3. Suggest next steps (e.g., "A randomized study could test whether installing turbines in low-income areas reduces asthma").


5. Connection Layer

  1. Within subject (AI & Digital Ethics): [AI in drug discovery]-[AI in criminal justice]
  2. Why it matters: Both fields use AI to make high-stakes predictions (e.g., "this molecule will work" vs. "this defendant will reoffend"), but drug discovery has clear validation steps (lab tests), while criminal justice lacks transparent ways to audit bias. Understanding one exposes the risks of the other.

  3. Across subjects (Science-Statistics): [Climate modeling]-[Bayesian inference]

  4. Why it matters: Climate models update their predictions as new data comes in—just like Bayesian statistics updates probabilities with new evidence. The "confidence intervals" in climate reports (e.g., "90% chance of 2°C warming") are Bayesian in nature.

  5. Outside school (Real world): [Generative AI in science]-[AI-generated art and music]

  6. Why it matters: Tools like DALL·E and Stable Diffusion generate images by remixing training data—just like AlphaFold generates protein structures by remixing known folds. The same debates apply: Is this creation or remixing? Who owns the output?
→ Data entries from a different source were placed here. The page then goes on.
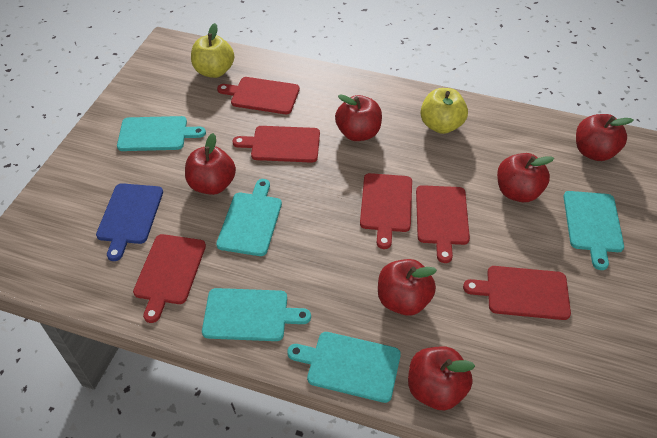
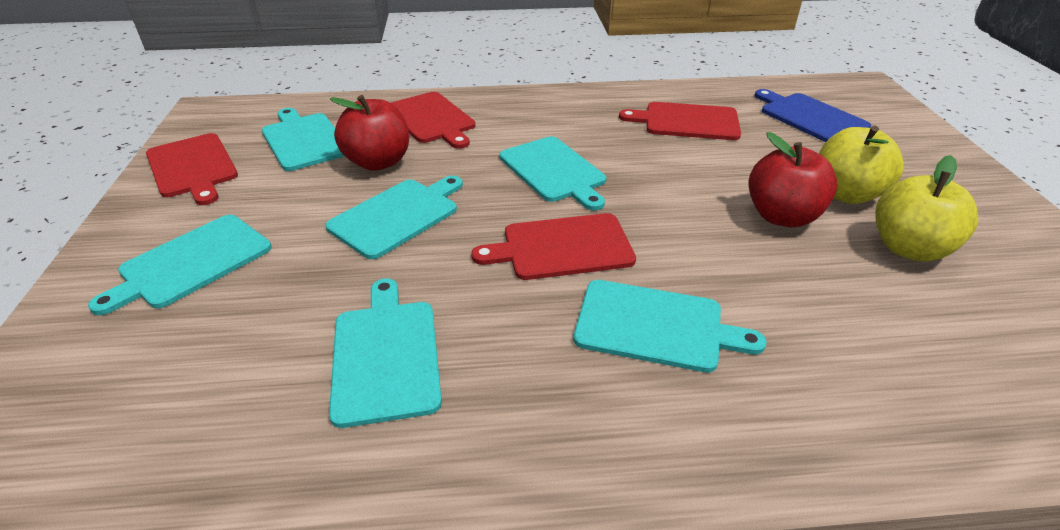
red apple: 6 -> 2
red cutting board: 6 -> 4
turquoise cutting board: 5 -> 6

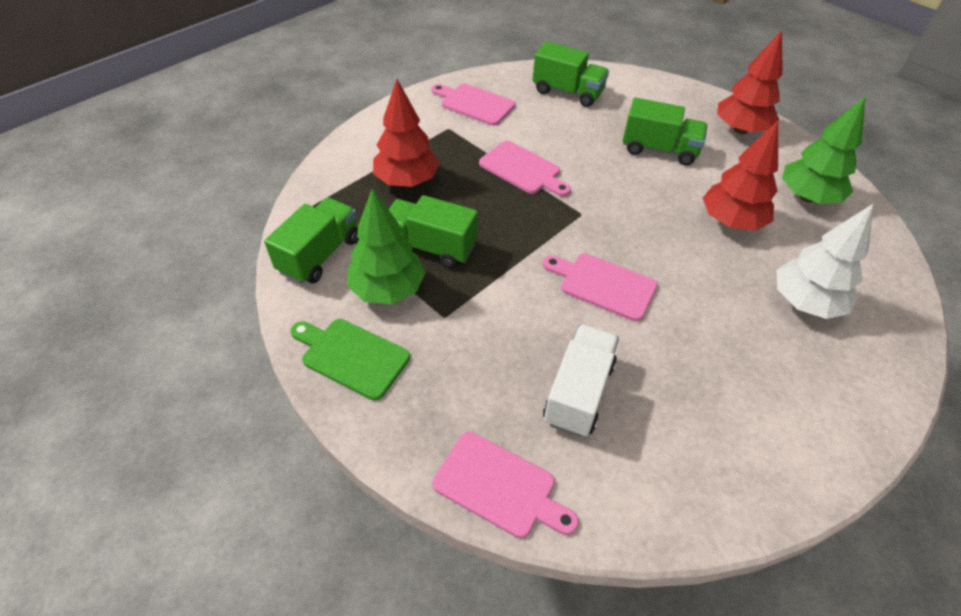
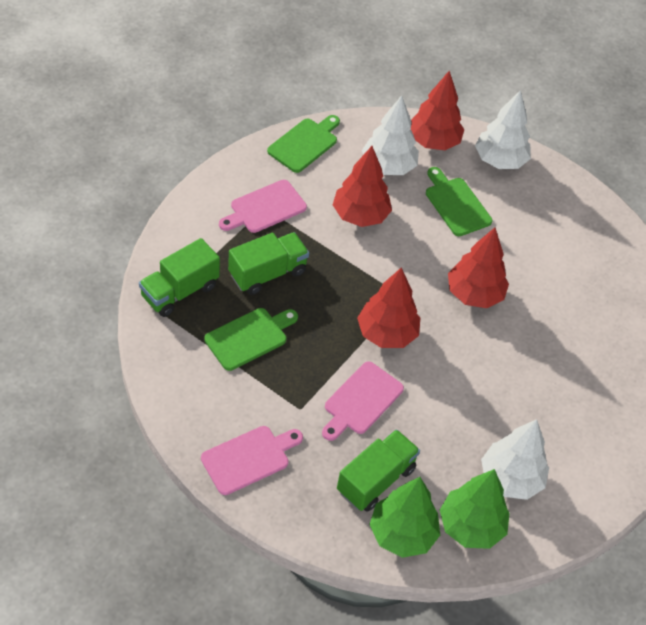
green cutting board: 1 -> 3
green truck: 4 -> 3
pink cutting board: 4 -> 3
red tree: 3 -> 4
white tree: 1 -> 3
white truck: 1 -> 0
Next time you see an AI-generated album cover, you’ll recognize the same ethical questions as in drug discovery.

6. The Stretch Question

If an AI discovers a new antibiotic that cures a previously untreatable infection, but the model can’t explain how it works, should doctors prescribe it? Why or why not?

Pointer toward the answer: This isn’t just a science question—it’s a clash between utilitarian ethics (save lives now) and deontological ethics (follow rules like "do no harm"). The FDA currently requires drug mechanisms to be understood, but some argue this is outdated in the AI era. Consider: - Precedent: Many drugs (e.g., lithium for bipolar disorder) were used before their mechanisms were known. - Risk: If the AI’s "discovery" is a fluke (e.g., a false positive in virtual screening), the drug could fail in real patients—or worse, cause harm. - Transparency: If the AI is a "black box," how can doctors trust it won’t have long-term side effects? On the other hand, if we wait for full explainability, are we condemning patients to die while we debate?

The answer likely lies in hybrid validation: use the AI to generate candidates, but require rigorous lab testing before approval—even if the mechanism remains unclear. But this raises another question: Who gets to decide when the evidence is "good enough"?